▸ **What to do**
Copy out every line of the material below word for word, keeping the same order and spelling.

▸ **Data supplied**

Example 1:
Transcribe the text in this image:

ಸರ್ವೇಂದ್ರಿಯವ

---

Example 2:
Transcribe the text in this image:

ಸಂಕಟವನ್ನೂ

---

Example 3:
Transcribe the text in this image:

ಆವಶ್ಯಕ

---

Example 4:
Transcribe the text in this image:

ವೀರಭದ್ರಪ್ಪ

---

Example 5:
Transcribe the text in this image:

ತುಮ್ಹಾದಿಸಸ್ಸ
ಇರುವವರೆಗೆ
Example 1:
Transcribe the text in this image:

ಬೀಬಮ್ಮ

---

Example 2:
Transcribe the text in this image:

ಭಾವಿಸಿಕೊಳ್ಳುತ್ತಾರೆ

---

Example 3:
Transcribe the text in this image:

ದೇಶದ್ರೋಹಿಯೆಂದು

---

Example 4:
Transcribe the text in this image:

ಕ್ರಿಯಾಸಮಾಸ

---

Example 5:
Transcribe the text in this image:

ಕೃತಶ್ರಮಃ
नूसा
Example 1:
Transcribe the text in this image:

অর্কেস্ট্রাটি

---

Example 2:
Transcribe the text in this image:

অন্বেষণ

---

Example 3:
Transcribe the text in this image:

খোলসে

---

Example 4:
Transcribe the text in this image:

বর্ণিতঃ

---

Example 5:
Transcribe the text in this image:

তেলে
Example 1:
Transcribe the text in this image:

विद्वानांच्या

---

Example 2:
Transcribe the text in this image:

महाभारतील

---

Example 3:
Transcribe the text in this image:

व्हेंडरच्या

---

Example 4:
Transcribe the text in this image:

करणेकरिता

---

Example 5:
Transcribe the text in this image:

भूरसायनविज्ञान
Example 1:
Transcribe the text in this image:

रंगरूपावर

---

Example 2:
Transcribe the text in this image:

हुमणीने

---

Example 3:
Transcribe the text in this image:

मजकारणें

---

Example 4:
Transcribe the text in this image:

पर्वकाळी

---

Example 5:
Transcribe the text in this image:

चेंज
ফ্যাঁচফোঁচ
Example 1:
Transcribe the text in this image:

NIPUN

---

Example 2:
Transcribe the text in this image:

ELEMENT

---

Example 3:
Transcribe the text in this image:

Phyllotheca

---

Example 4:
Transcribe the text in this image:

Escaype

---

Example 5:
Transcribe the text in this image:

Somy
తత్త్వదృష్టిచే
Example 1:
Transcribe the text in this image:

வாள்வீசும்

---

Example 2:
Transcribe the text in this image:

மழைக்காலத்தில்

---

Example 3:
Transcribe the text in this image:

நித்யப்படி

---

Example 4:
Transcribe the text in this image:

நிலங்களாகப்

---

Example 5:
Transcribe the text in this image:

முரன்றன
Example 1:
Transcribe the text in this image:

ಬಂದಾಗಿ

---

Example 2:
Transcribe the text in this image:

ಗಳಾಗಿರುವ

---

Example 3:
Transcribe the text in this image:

▸ **Correct answer**
Example 1:
Transcribe the text in this image:

ಸರ್ವೇಂದ್ರಿಯವ

---

Example 2:
Transcribe the text in this image:

ಸಂಕಟವನ್ನೂ

---

Example 3:
Transcribe the text in this image:

ಆವಶ್ಯಕ

---

Example 4:
Transcribe the text in this image:

ವೀರಭದ್ರಪ್ಪ

---

Example 5:
Transcribe the text in this image:

ತುಮ್ಹಾದಿಸಸ್ಸ
ಇರುವವರೆಗೆ
Example 1:
Transcribe the text in this image:

ಬೀಬಮ್ಮ

---

Example 2:
Transcribe the text in this image:

ಭಾವಿಸಿಕೊಳ್ಳುತ್ತಾರೆ

---

Example 3:
Transcribe the text in this image:

ದೇಶದ್ರೋಹಿಯೆಂದು

---

Example 4:
Transcribe the text in this image:

ಕ್ರಿಯಾಸಮಾಸ

---

Example 5:
Transcribe the text in this image:

ಕೃತಶ್ರಮಃ
नूसा
Example 1:
Transcribe the text in this image:

অর্কেস্ট্রাটি

---

Example 2:
Transcribe the text in this image:

অন্বেষণ

---

Example 3:
Transcribe the text in this image:

খোলসে

---

Example 4:
Transcribe the text in this image:

বর্ণিতঃ

---

Example 5:
Transcribe the text in this image:

তেলে
Example 1:
Transcribe the text in this image:

विद्वानांच्या

---

Example 2:
Transcribe the text in this image:

महाभारतील

---

Example 3:
Transcribe the text in this image:

व्हेंडरच्या

---

Example 4:
Transcribe the text in this image:

करणेकरिता

---

Example 5:
Transcribe the text in this image:

भूरसायनविज्ञान
Example 1:
Transcribe the text in this image:

रंगरूपावर

---

Example 2:
Transcribe the text in this image:

हुमणीने

---

Example 3:
Transcribe the text in this image:

मजकारणें

---

Example 4:
Transcribe the text in this image:

पर्वकाळी

---

Example 5:
Transcribe the text in this image:

चेंज
ফ্যাঁচফোঁচ
Example 1:
Transcribe the text in this image:

NIPUN

---

Example 2:
Transcribe the text in this image:

ELEMENT

---

Example 3:
Transcribe the text in this image:

Phyllotheca

---

Example 4:
Transcribe the text in this image:

Escaype

---

Example 5:
Transcribe the text in this image:

Somy
తత్త్వదృష్టిచే
Example 1:
Transcribe the text in this image:

வாள்வீசும்

---

Example 2:
Transcribe the text in this image:

மழைக்காலத்தில்

---

Example 3:
Transcribe the text in this image:

நித்யப்படி

---

Example 4:
Transcribe the text in this image:

நிலங்களாகப்

---

Example 5:
Transcribe the text in this image:

முரன்றன
Example 1:
Transcribe the text in this image:

ಬಂದಾಗಿ

---

Example 2:
Transcribe the text in this image:

ಗಳಾಗಿರುವ

---

Example 3:
Transcribe the text in this image:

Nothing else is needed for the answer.